- _INPUT DATA_
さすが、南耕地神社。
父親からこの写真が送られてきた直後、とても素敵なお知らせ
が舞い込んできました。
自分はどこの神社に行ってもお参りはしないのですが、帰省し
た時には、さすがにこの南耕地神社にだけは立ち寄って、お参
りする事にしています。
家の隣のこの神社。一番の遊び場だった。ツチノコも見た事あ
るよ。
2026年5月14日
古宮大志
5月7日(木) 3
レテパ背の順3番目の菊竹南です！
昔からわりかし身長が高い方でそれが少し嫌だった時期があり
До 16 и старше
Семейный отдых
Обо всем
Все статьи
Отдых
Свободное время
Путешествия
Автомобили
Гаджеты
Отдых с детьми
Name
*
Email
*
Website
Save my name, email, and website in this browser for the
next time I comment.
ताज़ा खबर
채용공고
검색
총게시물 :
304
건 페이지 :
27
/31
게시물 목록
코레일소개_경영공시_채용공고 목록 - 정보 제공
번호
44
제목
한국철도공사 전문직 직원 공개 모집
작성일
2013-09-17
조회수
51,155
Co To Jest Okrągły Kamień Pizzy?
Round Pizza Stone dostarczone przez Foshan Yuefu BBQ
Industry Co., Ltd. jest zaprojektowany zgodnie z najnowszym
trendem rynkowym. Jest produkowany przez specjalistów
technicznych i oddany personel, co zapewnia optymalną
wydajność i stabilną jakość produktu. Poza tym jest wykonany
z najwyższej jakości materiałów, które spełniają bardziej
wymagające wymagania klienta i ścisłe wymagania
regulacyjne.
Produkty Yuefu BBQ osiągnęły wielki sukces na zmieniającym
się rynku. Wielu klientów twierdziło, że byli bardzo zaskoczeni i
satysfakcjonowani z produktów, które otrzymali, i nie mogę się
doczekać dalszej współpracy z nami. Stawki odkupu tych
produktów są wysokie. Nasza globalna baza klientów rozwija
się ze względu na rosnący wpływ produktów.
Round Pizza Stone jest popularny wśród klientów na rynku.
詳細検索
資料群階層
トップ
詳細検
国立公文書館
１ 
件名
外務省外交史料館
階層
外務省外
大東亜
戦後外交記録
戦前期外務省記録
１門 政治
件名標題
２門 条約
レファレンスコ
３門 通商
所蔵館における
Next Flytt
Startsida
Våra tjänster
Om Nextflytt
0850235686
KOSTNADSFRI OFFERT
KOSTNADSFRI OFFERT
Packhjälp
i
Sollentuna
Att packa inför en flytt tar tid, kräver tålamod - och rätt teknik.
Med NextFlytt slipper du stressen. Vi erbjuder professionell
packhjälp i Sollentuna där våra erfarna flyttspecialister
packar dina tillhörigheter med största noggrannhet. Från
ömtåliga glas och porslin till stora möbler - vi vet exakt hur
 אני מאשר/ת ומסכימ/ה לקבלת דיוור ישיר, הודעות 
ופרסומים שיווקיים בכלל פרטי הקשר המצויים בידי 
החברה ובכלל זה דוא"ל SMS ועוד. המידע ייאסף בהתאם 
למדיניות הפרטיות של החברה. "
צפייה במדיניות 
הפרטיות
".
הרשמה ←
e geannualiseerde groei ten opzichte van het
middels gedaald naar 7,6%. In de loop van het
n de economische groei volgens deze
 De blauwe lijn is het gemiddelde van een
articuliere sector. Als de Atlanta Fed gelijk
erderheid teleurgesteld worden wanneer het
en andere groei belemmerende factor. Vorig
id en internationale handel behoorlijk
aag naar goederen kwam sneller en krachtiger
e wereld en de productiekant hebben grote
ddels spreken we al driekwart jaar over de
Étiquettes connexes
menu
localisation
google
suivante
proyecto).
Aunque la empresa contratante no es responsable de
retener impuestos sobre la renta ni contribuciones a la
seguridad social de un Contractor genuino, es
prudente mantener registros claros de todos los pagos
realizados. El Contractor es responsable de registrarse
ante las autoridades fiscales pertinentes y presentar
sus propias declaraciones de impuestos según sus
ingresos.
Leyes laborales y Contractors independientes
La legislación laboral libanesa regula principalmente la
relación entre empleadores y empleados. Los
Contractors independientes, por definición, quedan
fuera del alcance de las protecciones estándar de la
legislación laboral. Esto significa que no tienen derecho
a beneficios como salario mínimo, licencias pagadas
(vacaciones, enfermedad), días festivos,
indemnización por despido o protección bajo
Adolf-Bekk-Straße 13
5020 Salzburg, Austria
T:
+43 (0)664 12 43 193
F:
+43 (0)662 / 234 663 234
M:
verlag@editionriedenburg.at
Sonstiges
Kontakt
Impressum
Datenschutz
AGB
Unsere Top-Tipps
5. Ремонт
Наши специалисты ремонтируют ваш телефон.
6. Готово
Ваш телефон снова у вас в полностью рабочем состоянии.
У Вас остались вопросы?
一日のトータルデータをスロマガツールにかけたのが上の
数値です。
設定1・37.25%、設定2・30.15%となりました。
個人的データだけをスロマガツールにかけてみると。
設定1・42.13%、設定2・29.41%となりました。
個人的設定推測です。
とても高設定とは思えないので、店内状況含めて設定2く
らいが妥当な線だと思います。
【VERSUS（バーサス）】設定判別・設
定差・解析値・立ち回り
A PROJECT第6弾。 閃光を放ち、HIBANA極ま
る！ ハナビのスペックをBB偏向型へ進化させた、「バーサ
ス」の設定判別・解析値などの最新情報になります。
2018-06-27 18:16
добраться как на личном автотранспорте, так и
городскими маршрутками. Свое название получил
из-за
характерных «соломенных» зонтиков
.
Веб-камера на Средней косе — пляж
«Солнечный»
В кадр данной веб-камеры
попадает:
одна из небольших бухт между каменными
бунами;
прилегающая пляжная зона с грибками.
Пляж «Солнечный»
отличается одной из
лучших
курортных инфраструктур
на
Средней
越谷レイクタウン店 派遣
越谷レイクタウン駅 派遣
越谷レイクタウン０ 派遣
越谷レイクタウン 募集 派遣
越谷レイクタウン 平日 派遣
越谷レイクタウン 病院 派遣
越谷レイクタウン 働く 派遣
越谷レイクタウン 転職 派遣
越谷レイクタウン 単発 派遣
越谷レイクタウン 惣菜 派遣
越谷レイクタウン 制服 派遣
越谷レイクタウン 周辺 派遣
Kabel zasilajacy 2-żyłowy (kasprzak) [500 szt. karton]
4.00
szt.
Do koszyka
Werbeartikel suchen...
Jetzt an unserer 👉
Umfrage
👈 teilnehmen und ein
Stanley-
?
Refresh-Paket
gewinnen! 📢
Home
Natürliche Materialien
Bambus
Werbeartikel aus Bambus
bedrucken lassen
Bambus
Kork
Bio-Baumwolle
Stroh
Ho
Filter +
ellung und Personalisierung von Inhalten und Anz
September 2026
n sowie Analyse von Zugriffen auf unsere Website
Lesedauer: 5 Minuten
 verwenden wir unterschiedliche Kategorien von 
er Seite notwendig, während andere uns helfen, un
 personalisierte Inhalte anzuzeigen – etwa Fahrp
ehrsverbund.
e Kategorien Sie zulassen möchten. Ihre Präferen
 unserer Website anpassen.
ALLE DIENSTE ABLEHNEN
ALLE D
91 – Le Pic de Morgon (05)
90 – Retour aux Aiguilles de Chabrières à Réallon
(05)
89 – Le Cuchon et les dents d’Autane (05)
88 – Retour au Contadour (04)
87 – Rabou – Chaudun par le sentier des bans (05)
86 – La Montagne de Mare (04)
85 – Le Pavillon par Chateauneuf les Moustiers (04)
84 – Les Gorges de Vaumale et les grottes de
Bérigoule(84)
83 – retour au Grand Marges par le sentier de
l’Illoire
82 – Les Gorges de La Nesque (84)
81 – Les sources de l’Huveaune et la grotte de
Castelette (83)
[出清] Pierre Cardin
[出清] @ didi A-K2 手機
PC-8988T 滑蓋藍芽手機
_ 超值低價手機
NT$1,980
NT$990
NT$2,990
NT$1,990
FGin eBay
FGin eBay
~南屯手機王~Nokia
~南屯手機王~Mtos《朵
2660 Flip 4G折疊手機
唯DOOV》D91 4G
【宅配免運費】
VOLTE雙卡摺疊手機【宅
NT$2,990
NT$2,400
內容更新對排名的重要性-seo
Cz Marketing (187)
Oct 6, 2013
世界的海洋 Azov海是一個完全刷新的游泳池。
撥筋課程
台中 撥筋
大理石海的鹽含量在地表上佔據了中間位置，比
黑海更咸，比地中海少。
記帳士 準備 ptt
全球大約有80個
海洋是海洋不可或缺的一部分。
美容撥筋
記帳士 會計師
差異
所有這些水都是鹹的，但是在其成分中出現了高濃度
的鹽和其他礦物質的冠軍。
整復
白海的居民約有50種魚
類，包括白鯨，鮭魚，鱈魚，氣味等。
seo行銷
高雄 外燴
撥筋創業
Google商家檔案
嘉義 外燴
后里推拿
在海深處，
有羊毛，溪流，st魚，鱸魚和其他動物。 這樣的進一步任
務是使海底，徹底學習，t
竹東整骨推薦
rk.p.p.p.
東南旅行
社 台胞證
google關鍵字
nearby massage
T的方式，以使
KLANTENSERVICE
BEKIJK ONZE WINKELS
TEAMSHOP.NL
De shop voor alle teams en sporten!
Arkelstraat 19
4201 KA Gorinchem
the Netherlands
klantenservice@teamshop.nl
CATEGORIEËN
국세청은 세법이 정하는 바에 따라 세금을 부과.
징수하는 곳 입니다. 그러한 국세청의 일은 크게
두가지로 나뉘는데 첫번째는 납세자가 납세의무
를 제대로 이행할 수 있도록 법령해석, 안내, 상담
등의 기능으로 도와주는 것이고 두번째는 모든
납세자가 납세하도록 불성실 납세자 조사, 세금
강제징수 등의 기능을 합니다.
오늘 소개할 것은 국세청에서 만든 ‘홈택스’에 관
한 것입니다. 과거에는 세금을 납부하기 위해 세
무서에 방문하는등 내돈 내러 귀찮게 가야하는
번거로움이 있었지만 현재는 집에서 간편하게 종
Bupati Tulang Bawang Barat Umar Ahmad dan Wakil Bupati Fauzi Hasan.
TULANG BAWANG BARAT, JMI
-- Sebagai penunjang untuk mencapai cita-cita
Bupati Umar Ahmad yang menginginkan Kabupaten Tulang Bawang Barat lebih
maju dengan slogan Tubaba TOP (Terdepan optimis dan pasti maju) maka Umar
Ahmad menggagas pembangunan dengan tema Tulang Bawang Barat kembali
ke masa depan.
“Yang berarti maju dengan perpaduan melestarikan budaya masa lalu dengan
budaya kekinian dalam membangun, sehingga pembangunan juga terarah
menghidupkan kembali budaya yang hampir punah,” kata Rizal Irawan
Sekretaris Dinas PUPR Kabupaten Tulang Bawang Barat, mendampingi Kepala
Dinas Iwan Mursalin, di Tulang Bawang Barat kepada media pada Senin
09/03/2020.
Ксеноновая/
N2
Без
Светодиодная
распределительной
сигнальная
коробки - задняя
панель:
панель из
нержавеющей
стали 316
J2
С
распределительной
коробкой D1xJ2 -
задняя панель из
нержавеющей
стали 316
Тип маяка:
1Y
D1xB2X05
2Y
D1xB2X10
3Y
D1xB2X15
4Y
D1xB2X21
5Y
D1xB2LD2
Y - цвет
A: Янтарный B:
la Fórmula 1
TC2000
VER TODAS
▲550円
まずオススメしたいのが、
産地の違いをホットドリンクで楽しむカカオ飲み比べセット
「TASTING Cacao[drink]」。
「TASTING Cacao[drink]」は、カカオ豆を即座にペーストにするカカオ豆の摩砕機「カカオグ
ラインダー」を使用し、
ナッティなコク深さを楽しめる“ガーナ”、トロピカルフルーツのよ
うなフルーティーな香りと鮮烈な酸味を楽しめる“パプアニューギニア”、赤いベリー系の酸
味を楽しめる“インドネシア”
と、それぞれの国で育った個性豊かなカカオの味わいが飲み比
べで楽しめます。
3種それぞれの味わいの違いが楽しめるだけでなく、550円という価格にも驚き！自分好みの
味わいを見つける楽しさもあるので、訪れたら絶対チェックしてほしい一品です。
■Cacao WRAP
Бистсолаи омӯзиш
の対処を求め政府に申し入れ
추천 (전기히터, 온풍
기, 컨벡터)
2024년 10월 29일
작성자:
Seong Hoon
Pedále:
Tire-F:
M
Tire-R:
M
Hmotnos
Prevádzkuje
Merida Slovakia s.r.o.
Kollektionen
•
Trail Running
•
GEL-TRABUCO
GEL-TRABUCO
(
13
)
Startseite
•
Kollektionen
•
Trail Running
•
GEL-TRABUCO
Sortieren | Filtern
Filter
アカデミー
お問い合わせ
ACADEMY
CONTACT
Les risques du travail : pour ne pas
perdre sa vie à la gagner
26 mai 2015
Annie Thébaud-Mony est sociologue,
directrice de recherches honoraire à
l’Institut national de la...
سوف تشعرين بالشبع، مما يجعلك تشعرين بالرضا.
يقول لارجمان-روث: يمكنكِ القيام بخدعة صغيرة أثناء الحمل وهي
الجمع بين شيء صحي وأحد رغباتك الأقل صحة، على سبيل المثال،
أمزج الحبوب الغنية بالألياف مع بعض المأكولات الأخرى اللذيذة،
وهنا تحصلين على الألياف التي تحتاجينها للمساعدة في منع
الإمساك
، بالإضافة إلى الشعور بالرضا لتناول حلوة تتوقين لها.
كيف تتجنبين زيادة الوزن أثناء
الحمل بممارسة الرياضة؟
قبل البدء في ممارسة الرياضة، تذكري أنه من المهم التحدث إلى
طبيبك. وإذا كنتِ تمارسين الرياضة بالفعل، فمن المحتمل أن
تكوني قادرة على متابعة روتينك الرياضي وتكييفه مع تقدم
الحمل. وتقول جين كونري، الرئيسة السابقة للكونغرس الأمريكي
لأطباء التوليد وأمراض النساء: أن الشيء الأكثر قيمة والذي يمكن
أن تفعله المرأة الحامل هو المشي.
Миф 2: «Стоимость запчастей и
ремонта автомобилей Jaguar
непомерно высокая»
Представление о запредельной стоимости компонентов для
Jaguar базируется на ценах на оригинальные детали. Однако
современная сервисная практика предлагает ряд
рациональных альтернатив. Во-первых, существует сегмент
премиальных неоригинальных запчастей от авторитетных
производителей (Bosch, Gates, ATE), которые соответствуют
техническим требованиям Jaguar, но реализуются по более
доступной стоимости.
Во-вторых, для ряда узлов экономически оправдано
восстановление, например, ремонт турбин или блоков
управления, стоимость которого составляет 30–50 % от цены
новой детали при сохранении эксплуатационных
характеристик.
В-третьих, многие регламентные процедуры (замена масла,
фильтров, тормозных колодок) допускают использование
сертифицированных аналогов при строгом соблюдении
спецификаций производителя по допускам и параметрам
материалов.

- _WHAT THE TASK REQUIRES_
Please transcribe the part of the records above that opens with their first line and closes with the line containing "technicznych i oddany", keeping both of those lines and every line between them unchanged.

- _WRITTEN REPLY_
さすが、南耕地神社。
父親からこの写真が送られてきた直後、とても素敵なお知らせ
が舞い込んできました。
自分はどこの神社に行ってもお参りはしないのですが、帰省し
た時には、さすがにこの南耕地神社にだけは立ち寄って、お参
りする事にしています。
家の隣のこの神社。一番の遊び場だった。ツチノコも見た事あ
るよ。
2026年5月14日
古宮大志
5月7日(木) 3
レテパ背の順3番目の菊竹南です！
昔からわりかし身長が高い方でそれが少し嫌だった時期があり
До 16 и старше
Семейный отдых
Обо всем
Все статьи
Отдых
Свободное время
Путешествия
Автомобили
Гаджеты
Отдых с детьми
Name
*
Email
*
Website
Save my name, email, and website in this browser for the
next time I comment.
ताज़ा खबर
채용공고
검색
총게시물 :
304
건 페이지 :
27
/31
게시물 목록
코레일소개_경영공시_채용공고 목록 - 정보 제공
번호
44
제목
한국철도공사 전문직 직원 공개 모집
작성일
2013-09-17
조회수
51,155
Co To Jest Okrągły Kamień Pizzy?
Round Pizza Stone dostarczone przez Foshan Yuefu BBQ
Industry Co., Ltd. jest zaprojektowany zgodnie z najnowszym
trendem rynkowym. Jest produkowany przez specjalistów
technicznych i oddany personel, co zapewnia optymalną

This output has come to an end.